To note, most Unit Generators yield stateful functions. State is generally used only for storing and restoring values that are used in the processing loop, and are scoped only to the function which closes over it. This state should therefore not be allowed to escape its scope and thus shared outside of the function. Because the state is privately scoped, it is safe to use by the function. (This follows the same logic as to how transient collections are safe.)
Because Unit Generator code has a number of common requirements, the generator macro was developed to ease writing of unit generators. The generator macro has the following shape, using four parts:
(generator [cur-state state] ; 1. State pairs [sig sig-fn] ; 2. Signal in sig function (let [some-value (calculation cur-state sig)] ; 3. Calculation for current sample (aset out int-index some-value) (recur (unchecked-inc indx) (update cur-state))) (yield out)) ; 4. Value to yield
The above reads as “For the cur-state in state, and sig in the result of calling sig-fn, process with loop until *buffer-size*, and yield out”. The expanded macro would create a function that will:
- Restore cur-state from the last value of stat
- Call sig-fn and assign the value to a temporary value. If the value is nil, immediately short-circuit and return nil.

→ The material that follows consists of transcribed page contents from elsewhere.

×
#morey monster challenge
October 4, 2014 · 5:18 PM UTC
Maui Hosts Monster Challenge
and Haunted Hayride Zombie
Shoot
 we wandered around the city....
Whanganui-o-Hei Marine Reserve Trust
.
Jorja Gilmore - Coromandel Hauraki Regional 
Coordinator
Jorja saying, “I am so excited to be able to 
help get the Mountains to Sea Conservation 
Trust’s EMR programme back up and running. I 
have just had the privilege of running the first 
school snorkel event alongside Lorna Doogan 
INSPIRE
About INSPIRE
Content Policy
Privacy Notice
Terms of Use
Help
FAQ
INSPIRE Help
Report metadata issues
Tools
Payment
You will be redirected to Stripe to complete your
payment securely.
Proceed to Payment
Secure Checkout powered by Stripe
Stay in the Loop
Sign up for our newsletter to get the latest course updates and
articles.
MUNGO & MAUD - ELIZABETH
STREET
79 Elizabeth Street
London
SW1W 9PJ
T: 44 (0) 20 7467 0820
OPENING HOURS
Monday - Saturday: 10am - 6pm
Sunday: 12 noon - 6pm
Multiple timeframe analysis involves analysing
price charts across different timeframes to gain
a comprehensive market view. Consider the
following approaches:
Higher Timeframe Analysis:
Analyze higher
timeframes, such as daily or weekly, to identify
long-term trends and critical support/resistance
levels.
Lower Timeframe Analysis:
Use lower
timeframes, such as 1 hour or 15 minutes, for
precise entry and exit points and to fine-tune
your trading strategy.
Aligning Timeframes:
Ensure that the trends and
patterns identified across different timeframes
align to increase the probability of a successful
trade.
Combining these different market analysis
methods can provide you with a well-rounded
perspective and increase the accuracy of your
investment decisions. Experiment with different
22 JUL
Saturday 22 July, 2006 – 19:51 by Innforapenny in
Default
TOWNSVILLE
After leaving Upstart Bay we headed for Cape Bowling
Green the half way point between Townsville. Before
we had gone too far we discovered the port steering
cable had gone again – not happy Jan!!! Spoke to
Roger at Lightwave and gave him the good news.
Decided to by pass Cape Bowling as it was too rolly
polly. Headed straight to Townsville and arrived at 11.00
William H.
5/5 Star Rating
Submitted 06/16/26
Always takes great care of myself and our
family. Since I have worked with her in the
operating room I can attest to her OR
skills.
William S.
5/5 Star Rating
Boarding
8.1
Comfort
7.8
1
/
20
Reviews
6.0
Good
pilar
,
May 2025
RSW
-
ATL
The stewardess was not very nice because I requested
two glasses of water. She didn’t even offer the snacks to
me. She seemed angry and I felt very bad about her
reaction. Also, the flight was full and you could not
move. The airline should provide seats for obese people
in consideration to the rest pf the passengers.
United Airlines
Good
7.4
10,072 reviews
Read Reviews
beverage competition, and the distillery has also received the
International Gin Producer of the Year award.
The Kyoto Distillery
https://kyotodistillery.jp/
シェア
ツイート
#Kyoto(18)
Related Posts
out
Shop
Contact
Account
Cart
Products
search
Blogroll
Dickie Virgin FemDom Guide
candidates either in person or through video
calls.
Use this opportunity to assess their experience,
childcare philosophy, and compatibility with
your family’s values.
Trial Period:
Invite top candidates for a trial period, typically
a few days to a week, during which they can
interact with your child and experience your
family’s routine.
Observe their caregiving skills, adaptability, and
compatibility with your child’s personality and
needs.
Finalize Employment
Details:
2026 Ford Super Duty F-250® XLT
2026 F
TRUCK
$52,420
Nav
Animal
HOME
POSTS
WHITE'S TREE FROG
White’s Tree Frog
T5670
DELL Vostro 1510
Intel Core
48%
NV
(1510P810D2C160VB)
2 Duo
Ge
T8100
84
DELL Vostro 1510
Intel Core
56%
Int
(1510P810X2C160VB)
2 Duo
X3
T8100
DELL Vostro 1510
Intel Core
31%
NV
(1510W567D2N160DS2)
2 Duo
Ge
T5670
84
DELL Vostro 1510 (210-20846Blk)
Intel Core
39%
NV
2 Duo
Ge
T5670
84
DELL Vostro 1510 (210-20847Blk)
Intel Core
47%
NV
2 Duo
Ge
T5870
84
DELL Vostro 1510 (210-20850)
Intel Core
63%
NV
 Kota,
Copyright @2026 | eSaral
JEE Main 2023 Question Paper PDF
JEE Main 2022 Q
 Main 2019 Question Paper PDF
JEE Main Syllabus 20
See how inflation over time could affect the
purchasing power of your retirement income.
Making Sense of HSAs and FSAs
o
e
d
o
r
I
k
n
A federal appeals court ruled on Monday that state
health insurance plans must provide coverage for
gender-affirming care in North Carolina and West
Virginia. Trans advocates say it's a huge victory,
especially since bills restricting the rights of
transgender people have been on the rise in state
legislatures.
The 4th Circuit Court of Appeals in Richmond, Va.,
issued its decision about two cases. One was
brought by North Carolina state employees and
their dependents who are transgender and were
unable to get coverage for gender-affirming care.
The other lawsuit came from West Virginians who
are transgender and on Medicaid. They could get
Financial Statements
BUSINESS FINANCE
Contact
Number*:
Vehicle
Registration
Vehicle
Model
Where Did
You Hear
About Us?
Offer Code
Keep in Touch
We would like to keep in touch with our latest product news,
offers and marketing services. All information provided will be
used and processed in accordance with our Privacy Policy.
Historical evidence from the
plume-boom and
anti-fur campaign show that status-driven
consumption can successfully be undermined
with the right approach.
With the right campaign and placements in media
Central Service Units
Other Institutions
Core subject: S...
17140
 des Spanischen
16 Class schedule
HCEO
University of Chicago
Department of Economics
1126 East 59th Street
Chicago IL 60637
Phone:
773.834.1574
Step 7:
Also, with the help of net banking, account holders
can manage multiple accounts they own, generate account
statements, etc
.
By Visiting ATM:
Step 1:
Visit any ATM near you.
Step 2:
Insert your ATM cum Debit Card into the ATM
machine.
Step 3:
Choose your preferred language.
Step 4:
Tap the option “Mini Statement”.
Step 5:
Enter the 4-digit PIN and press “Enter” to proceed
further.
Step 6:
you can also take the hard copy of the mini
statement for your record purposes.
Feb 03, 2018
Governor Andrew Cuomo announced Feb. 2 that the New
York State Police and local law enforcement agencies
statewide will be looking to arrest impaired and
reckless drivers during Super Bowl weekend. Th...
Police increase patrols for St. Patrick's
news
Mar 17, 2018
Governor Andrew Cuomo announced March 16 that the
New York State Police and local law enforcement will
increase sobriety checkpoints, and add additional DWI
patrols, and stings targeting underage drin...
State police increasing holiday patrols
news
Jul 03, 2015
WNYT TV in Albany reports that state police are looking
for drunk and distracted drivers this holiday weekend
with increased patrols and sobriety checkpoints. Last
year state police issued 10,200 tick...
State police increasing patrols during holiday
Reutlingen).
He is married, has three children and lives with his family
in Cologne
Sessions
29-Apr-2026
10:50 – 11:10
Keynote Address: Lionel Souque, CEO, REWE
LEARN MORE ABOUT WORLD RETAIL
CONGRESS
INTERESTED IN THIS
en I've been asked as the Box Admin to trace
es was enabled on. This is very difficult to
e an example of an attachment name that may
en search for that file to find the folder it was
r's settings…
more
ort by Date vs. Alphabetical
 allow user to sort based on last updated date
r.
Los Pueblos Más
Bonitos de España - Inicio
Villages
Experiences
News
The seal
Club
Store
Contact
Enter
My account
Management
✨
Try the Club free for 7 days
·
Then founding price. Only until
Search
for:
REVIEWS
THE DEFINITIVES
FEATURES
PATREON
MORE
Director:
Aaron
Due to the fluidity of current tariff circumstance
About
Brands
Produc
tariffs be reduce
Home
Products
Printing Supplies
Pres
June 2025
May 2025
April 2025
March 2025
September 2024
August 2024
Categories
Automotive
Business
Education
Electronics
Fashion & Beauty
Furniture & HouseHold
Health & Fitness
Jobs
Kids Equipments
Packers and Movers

- In a loop, using the values from the state and signals sections (sections 1 and 2), call the section 3 body until indx is >= *buffer-size*.
- When index is >= *buffer-size*, save cur-state to state, then return out.
The above generator would macroexpand out to the following:
(let* [state1890 (double-array 1 state) buffer-size1891 (clojure.core/long pink.config/*buffer-size*)] (fn* ( (let* [buffer1889 (sig-fn)] (if buffer1889 (do (loop* [indx 0 cur-state (clojure.core/aget state1890 0)] (if (clojure.core/< indx buffer-size1891) (let* [int-indx (clojure.core/int indx) sig (aget buffer1 889 indx)] (let* [some-value (calculation cur-state sig)] (aset out int-index some-value) (recur (unchecked-inc indx) (update cur-state)))) (do (clojure.core/aset state1890 0 cur-state) out)))))))))
It is recommended to use the generator macro where possible, as it can lead to easier to read as well as safer code (due to its handling of state). However, the generator macro does not currently work for all unit generator use cases, as some Unit Generators require more logic per-sample than the above gives (i.e. envelope generators).
The following is the source for the Phasor unit generator:
(defn phasor "Phasor with fixed frequency and starting phase" [^double freq ^double phase] (let [phase-incr ^double (/ freq (double *sr*)) out ^doubles (create-buffer)] (generator [cur-phase phase]  (do (aset out int-indx cur-phase) (recur (unchecked-inc indx) (rem (+ phase-incr cur-phase) 1.0))) (yield out))))
The phasor will, given a frequency and starting phase, return a function that will generate audio signals from 0.0 to 1.0 over and over again, repeating at the given frequency and offset by the given phase.
The phasor uses the generator macro to simplify unit generator writing. Note it does not use the signals section of the macro (section 2). Some unit generators that use the generator macro may not use section 1 or section 2.
From here, it is best to study the existing unit generators to see how the generator macro is used and cases where it is not used.